___ Dataset entries ___

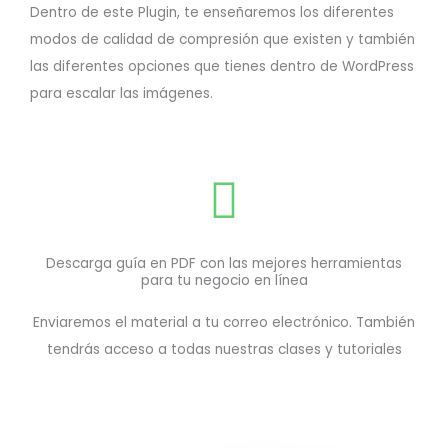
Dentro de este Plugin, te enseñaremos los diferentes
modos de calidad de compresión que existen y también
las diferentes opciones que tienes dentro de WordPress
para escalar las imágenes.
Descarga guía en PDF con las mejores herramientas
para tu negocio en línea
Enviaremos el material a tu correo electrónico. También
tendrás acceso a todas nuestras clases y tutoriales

___
___ Dataset entries ___

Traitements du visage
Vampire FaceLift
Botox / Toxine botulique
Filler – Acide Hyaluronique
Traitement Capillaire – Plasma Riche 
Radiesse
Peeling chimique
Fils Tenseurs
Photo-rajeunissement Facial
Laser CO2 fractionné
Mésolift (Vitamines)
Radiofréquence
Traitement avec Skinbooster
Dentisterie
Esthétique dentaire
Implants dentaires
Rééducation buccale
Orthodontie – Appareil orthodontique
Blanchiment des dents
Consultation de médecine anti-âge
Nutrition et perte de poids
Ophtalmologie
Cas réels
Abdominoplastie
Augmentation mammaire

___

### Task requirements
Copy range, inclusive: the line holding "Nutrition et perte de poids" to the line holding "Augmentation mammaire". Reproduce exactly those lines of the records above and no others.

### Solution below
Nutrition et perte de poids
Ophtalmologie
Cas réels
Abdominoplastie
Augmentation mammaire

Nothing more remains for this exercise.